── Material for this exercise ──
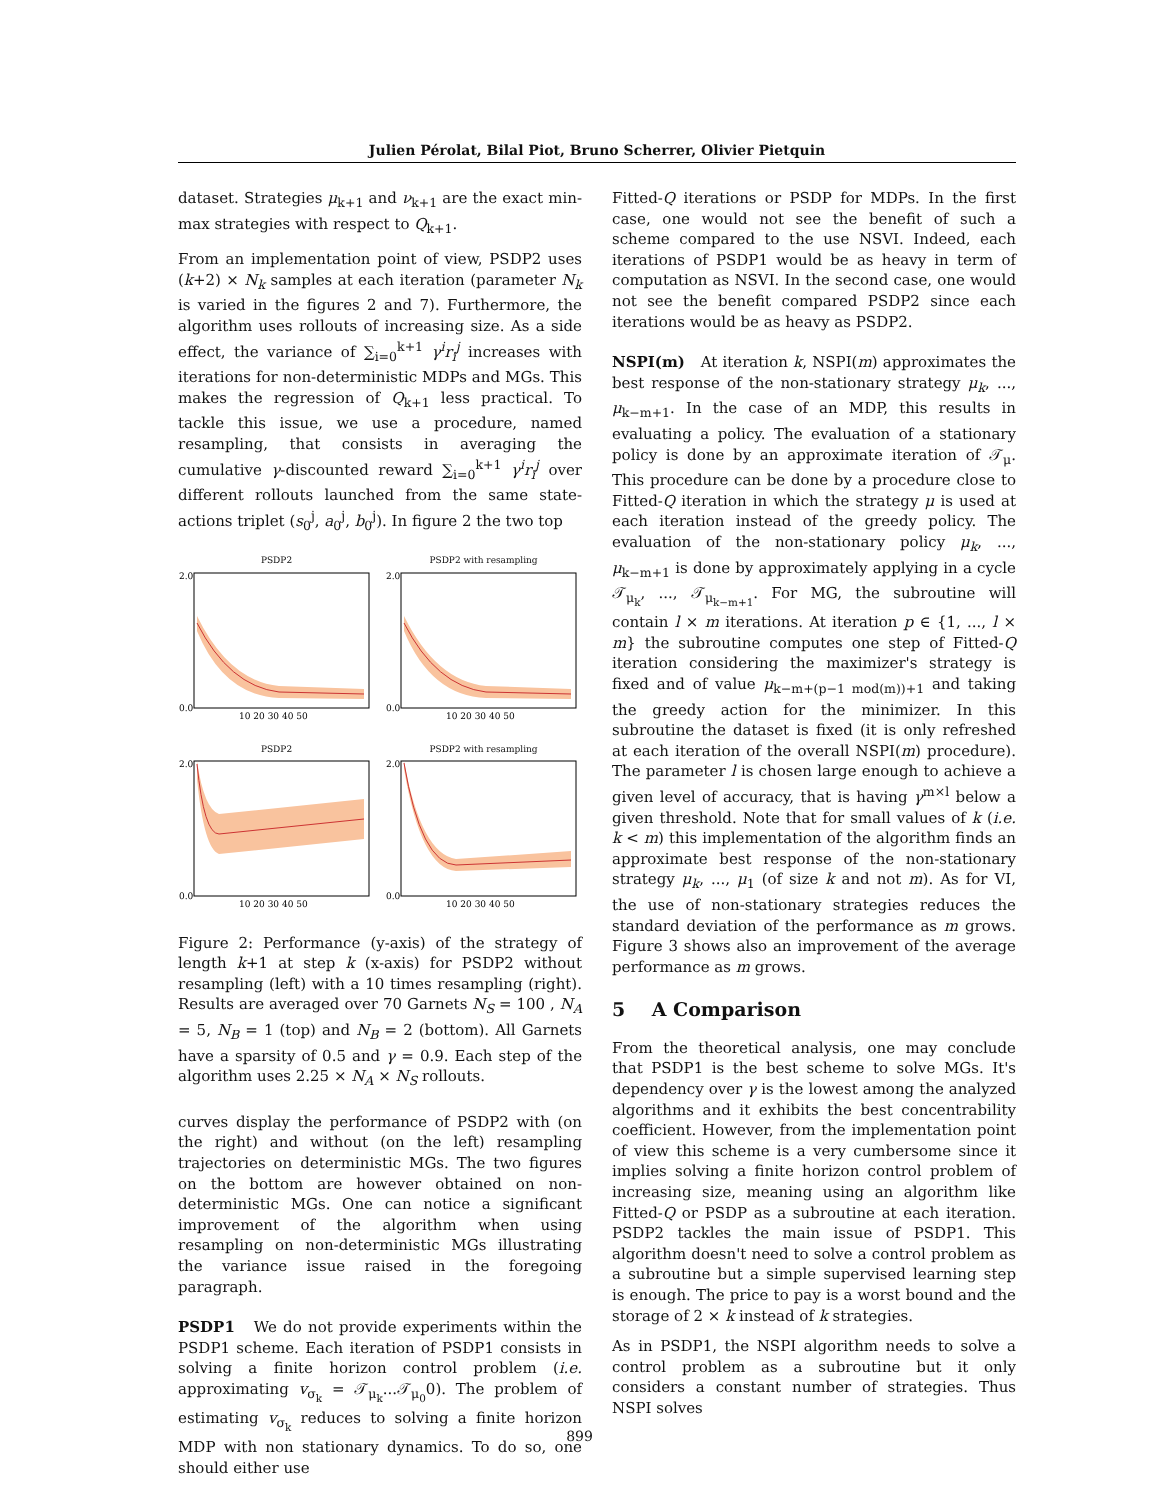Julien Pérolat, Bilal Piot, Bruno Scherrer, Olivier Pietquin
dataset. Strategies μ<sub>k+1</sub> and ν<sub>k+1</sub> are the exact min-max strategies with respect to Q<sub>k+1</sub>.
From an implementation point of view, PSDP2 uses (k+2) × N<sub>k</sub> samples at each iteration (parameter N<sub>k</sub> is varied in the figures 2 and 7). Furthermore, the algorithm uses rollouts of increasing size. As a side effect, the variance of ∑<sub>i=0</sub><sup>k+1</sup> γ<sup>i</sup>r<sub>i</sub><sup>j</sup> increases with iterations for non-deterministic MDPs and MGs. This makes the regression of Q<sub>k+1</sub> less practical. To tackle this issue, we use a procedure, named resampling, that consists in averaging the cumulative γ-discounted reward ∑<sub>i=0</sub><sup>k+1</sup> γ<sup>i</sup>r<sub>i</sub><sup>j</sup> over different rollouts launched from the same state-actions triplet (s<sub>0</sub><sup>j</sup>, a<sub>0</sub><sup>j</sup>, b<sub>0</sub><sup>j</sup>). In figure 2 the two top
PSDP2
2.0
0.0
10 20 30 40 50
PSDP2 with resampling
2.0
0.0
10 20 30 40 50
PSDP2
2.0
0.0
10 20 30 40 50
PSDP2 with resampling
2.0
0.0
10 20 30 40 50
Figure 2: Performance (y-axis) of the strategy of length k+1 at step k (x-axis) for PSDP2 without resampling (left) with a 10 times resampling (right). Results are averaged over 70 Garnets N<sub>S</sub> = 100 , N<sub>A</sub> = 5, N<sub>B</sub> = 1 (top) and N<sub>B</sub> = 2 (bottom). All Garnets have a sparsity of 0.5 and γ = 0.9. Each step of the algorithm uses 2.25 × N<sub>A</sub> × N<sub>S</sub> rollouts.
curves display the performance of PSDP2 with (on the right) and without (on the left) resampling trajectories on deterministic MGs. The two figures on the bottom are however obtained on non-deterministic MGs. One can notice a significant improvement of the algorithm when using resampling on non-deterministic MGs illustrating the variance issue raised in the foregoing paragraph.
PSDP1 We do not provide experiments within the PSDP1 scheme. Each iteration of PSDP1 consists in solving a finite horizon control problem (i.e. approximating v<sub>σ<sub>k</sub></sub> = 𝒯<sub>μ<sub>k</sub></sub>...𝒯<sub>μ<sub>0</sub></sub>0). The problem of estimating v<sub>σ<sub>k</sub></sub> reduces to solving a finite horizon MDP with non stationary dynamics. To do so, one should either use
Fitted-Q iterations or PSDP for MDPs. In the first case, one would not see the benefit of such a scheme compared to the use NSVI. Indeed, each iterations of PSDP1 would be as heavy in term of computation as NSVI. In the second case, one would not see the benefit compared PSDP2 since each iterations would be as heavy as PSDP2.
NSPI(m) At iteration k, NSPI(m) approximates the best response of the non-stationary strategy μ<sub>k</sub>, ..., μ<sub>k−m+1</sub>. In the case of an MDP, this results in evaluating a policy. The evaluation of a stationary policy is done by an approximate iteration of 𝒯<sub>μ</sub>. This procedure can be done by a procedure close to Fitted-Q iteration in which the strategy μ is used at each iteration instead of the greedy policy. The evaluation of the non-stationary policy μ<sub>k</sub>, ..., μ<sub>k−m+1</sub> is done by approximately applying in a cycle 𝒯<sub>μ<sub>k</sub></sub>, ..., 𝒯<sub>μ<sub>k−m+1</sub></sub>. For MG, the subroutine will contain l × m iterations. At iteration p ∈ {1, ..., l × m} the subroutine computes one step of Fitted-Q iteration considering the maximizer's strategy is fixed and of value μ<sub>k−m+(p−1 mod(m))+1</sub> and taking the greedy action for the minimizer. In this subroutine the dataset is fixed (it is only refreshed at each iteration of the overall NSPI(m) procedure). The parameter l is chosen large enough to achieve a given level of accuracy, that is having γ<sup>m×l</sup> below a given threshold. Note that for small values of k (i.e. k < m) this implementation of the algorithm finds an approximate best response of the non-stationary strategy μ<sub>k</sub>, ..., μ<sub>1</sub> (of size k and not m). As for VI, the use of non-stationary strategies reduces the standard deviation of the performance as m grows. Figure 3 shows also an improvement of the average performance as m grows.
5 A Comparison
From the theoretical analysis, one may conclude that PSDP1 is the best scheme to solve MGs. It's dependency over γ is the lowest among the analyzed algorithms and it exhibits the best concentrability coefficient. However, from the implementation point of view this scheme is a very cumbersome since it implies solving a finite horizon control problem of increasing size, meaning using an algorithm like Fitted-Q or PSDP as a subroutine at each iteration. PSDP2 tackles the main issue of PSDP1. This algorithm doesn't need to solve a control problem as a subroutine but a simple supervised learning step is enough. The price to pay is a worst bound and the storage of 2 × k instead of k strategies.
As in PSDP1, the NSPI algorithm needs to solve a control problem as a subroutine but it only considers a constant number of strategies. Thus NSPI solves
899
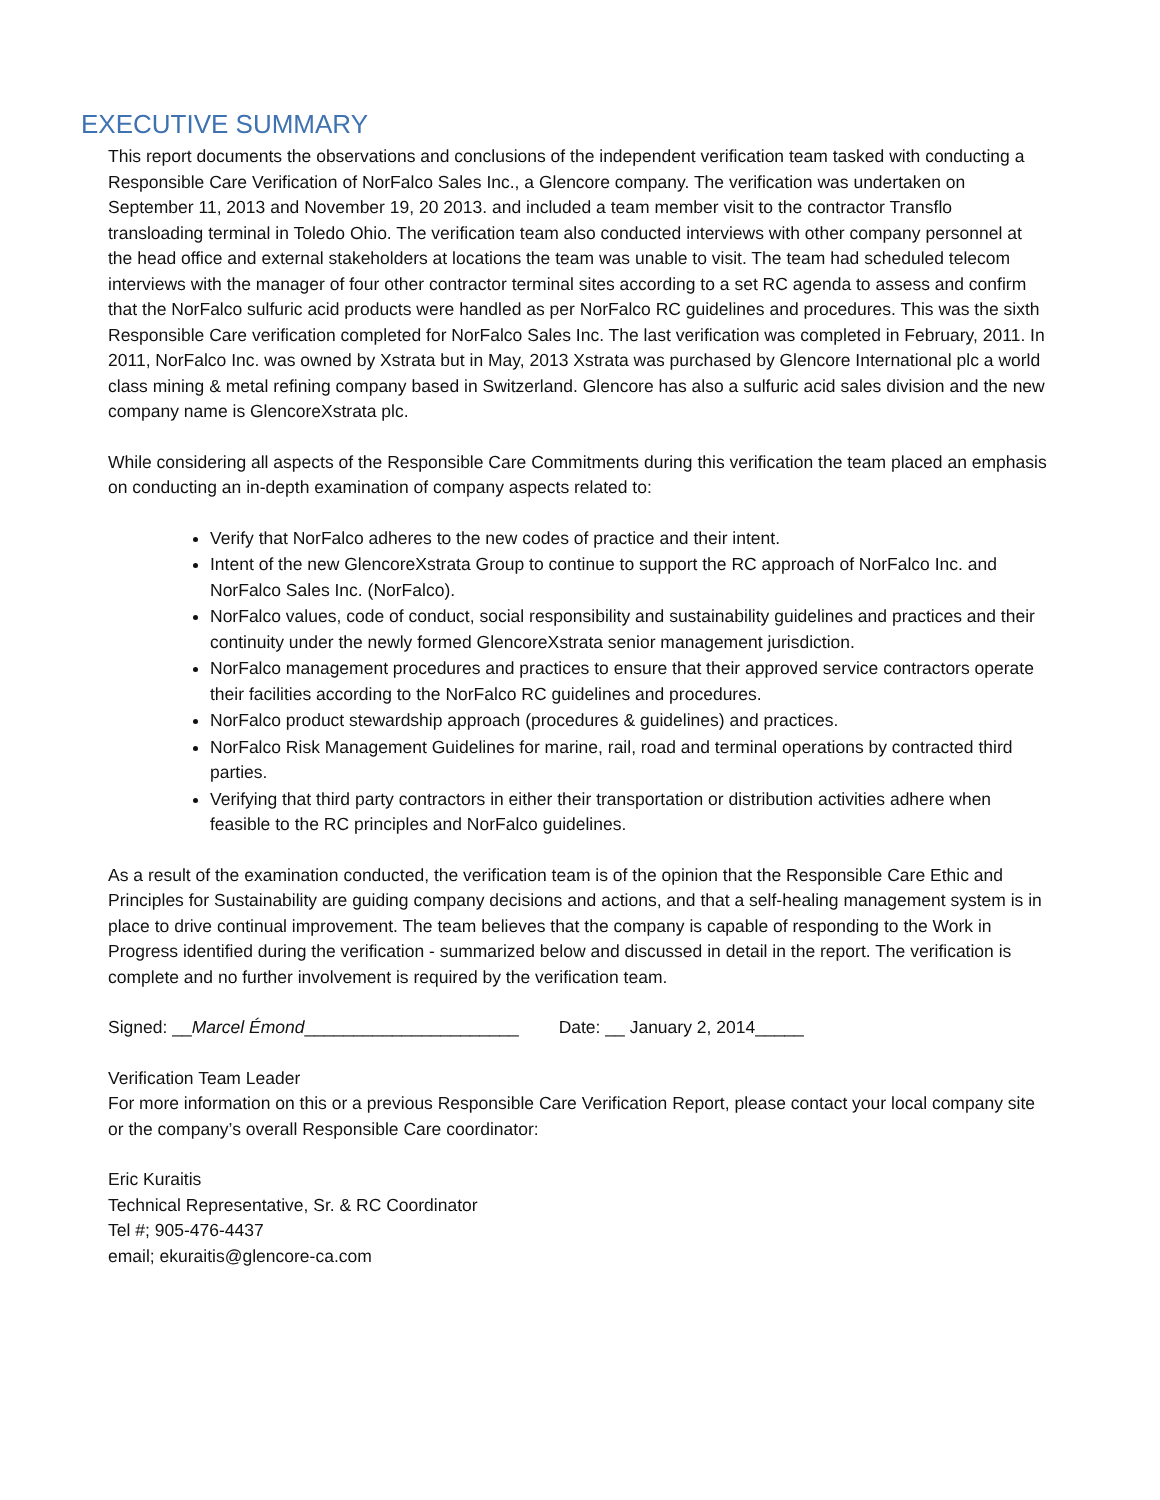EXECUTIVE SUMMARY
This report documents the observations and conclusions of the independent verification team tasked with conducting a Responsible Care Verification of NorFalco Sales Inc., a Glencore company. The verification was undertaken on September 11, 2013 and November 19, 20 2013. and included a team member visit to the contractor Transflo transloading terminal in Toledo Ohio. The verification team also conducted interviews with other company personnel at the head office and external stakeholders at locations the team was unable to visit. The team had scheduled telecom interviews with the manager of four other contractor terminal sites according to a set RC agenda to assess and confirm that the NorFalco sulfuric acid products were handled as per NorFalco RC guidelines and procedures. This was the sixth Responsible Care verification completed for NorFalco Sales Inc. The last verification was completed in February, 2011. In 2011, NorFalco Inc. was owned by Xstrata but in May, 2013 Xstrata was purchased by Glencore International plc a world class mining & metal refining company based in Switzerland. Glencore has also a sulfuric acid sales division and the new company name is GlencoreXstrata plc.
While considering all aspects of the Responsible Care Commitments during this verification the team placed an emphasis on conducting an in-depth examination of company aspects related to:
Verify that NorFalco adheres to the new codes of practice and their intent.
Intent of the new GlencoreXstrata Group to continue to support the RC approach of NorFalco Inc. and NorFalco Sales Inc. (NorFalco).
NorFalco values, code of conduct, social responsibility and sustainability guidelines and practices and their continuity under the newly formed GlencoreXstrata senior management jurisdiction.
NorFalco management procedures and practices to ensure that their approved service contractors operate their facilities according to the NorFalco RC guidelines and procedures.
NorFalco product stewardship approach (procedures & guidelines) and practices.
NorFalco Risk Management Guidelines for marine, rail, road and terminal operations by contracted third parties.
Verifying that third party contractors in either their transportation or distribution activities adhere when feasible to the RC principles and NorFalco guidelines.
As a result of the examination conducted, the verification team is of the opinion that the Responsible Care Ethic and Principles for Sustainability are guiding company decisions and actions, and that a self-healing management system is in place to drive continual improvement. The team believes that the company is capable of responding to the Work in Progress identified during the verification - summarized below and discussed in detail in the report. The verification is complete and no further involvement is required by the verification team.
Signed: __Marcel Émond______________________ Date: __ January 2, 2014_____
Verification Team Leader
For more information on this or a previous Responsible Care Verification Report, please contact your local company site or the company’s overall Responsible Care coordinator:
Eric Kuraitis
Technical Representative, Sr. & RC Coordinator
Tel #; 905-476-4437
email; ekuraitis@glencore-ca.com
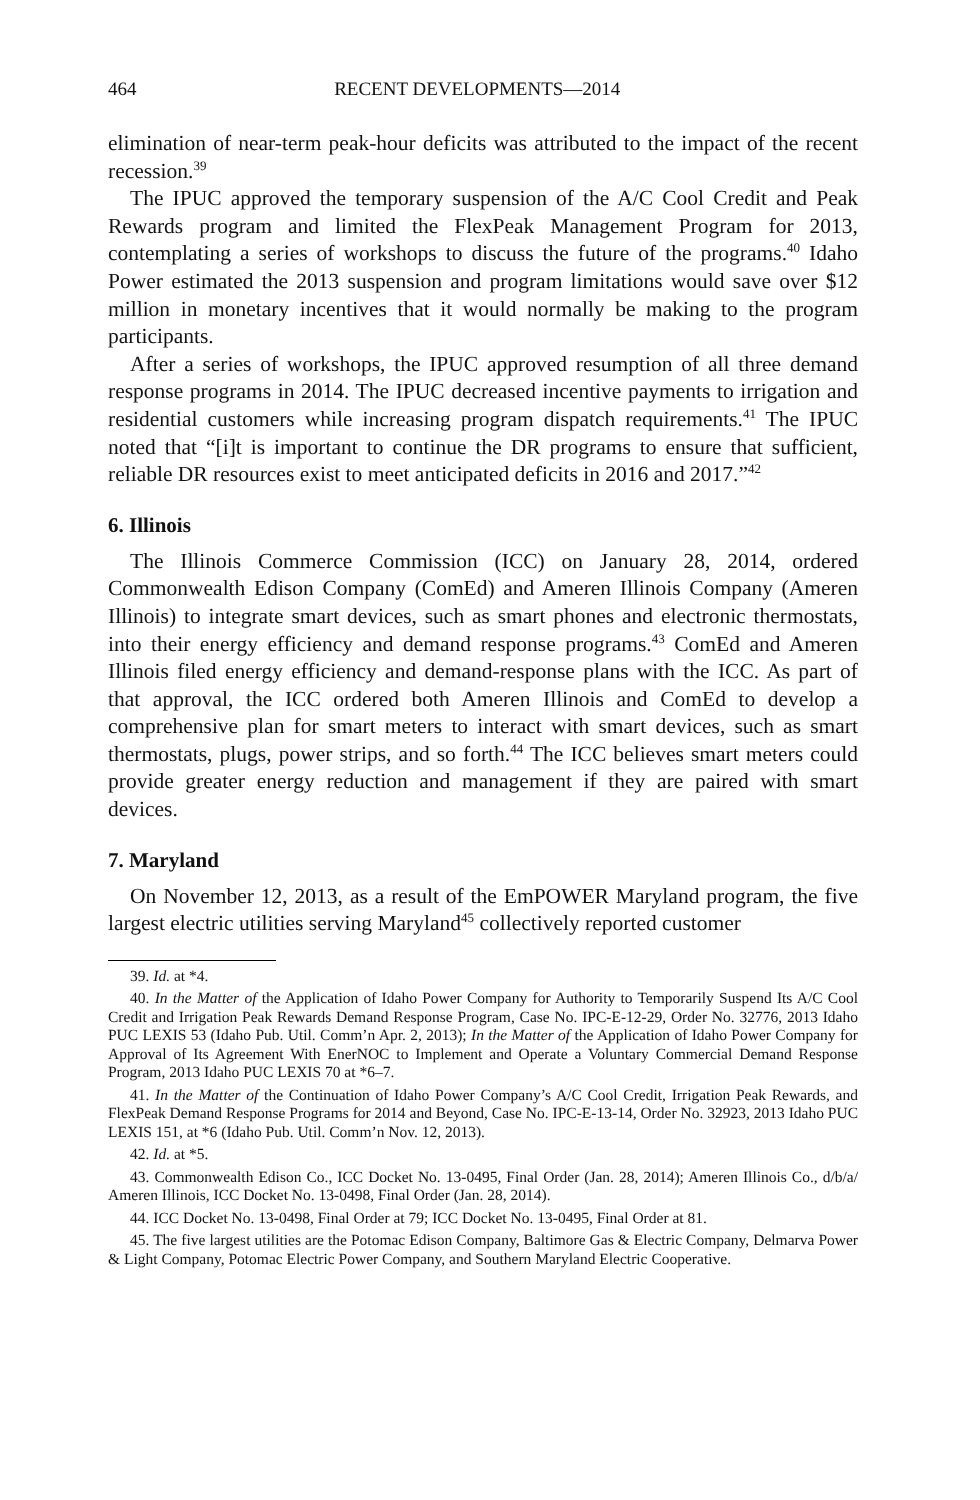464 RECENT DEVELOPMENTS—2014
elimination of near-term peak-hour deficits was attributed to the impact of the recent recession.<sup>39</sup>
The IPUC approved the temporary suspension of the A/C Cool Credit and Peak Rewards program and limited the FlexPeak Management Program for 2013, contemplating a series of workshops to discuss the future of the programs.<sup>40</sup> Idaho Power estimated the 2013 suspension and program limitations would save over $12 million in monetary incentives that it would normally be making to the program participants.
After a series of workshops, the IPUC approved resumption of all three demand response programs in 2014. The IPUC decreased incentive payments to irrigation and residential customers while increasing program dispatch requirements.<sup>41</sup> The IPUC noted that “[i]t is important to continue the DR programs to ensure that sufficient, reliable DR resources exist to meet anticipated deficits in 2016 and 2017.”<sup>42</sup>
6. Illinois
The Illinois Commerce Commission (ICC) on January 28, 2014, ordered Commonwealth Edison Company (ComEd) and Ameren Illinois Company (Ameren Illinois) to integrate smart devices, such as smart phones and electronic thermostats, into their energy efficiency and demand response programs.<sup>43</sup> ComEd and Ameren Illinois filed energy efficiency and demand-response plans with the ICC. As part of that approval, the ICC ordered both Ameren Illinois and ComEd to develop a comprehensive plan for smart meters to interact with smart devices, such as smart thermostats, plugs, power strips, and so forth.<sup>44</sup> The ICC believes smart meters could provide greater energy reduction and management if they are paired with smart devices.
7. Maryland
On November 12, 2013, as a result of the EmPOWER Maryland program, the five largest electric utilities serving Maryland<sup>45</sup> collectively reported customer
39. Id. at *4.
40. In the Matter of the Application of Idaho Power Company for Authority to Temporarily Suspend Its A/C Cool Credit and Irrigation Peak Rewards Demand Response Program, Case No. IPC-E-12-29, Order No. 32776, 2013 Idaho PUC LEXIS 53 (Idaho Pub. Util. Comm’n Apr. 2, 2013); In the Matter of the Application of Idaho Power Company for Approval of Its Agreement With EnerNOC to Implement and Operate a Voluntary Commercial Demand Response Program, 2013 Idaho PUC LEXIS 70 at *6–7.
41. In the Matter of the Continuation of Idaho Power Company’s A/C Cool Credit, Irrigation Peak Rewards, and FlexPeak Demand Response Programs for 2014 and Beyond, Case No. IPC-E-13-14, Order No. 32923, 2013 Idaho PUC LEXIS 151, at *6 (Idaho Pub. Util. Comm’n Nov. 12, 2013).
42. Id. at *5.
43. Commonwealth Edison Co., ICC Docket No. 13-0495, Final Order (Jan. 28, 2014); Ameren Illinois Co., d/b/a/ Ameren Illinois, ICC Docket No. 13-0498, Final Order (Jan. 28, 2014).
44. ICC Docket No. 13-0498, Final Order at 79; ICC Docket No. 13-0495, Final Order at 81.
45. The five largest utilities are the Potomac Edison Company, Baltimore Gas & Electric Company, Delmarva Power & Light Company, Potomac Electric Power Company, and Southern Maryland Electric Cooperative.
───
Problem - In the records above, everything from the line with "As in PSDP1, the" down to the line with "EXECUTIVE SUMMARY" must be duplicated exactly, both lines kept. Leave no pictures in.

Result for this exercise -
As in PSDP1, the NSPI algorithm needs to solve a control problem as a subroutine but it only considers a constant number of strategies. Thus NSPI solves
899
EXECUTIVE SUMMARY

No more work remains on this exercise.